== Task description ==
An exact copy of the entries is required, with every image omitted.
____
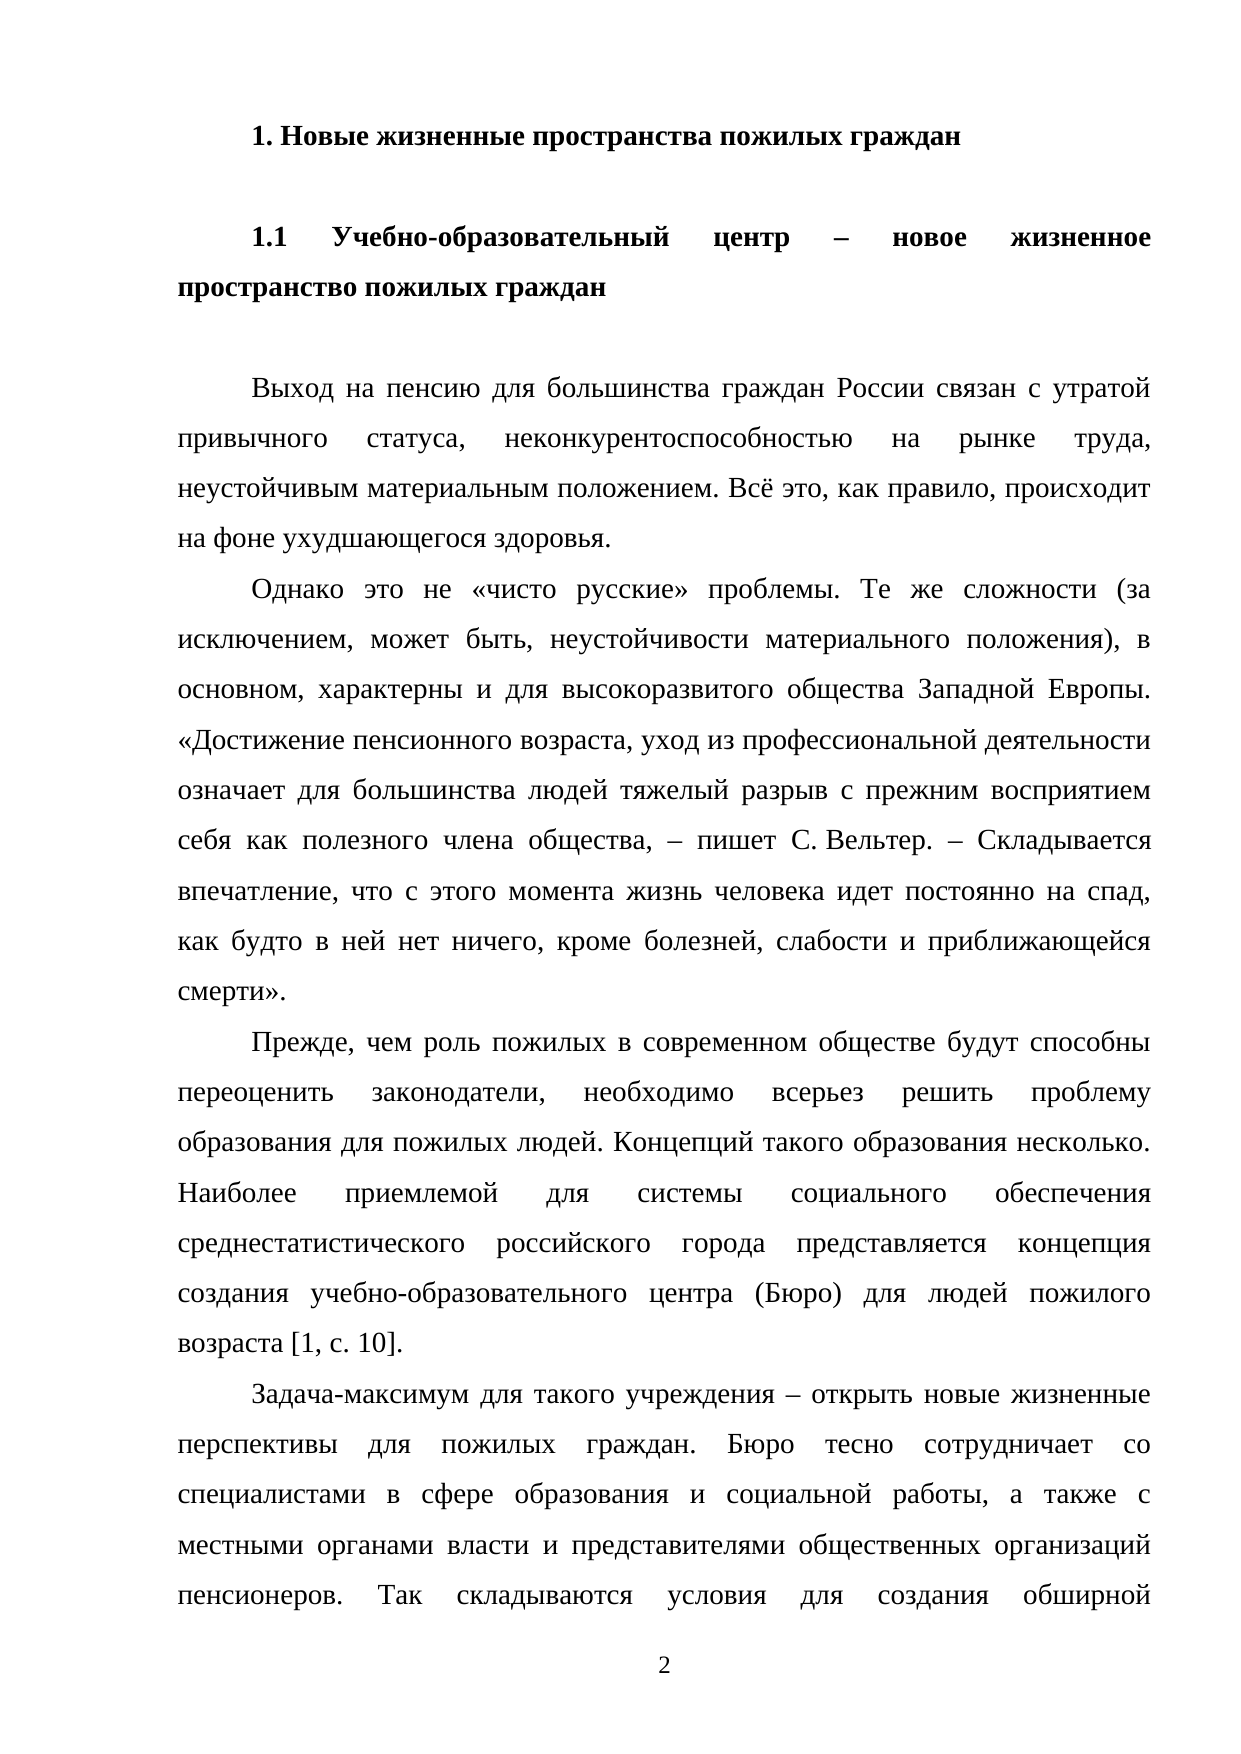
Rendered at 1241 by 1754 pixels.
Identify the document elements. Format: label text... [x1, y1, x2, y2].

text 1. Новые жизненные пространства пожилых граждан [177, 118, 1152, 152]
text Выход на пенсию для большинства граждан России связан с утратой привычного статуса, неконкурентоспособностью на рынке труда, неустойчивым материальным положением. Всё это, как правило, происходит на фоне ухудшающегося здоровья. [177, 370, 1152, 554]
text 1.1 Учебно-образовательный центр – новое жизненное пространство пожилых граждан [177, 219, 1152, 303]
text Однако это не «чисто русские» проблемы. Те же сложности (за исключением, может быть, неустойчивости материального положения), в основном, характерны и для высокоразвитого общества Западной Европы. «Достижение пенсионного возраста, уход из профессиональной деятельности означает для большинства людей тяжелый разрыв с прежним восприятием себя как полезного члена общества, – пишет С. Вельтер. – Складывается впечатление, что с этого момента жизнь человека идет постоянно на спад, как будто в ней нет ничего, кроме болезней, слабости и приближающейся смерти». [177, 571, 1152, 1007]
text Прежде, чем роль пожилых в современном обществе будут способны переоценить законодатели, необходимо всерьез решить проблему образования для пожилых людей. Концепций такого образования несколько. Наиболее приемлемой для системы социального обеспечения среднестатистического российского города представляется концепция создания учебно-образовательного центра (Бюро) для людей пожилого возраста [1, с. 10]. [177, 1024, 1152, 1359]
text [177, 1376, 1152, 1611]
____
== Exercise output ==
Rendered at 1241 by 1754 pixels.
Identify the document elements. Format: label text... [x1, y1, x2, y2].

text 1. Новые жизненные пространства пожилых граждан [177, 118, 1152, 152]
text Выход на пенсию для большинства граждан России связан с утратой привычного статуса, неконкурентоспособностью на рынке труда, неустойчивым материальным положением. Всё это, как правило, происходит на фоне ухудшающегося здоровья. [177, 370, 1152, 554]
text 1.1 Учебно-образовательный центр – новое жизненное пространство пожилых граждан [177, 219, 1152, 303]
text Однако это не «чисто русские» проблемы. Те же сложности (за исключением, может быть, неустойчивости материального положения), в основном, характерны и для высокоразвитого общества Западной Европы. «Достижение пенсионного возраста, уход из профессиональной деятельности означает для большинства людей тяжелый разрыв с прежним восприятием себя как полезного члена общества, – пишет С. Вельтер. – Складывается впечатление, что с этого момента жизнь человека идет постоянно на спад, как будто в ней нет ничего, кроме болезней, слабости и приближающейся смерти». [177, 571, 1152, 1007]
text Прежде, чем роль пожилых в современном обществе будут способны переоценить законодатели, необходимо всерьез решить проблему образования для пожилых людей. Концепций такого образования несколько. Наиболее приемлемой для системы социального обеспечения среднестатистического российского города представляется концепция создания учебно-образовательного центра (Бюро) для людей пожилого возраста [1, с. 10]. [177, 1024, 1152, 1359]
text [177, 1376, 1152, 1611]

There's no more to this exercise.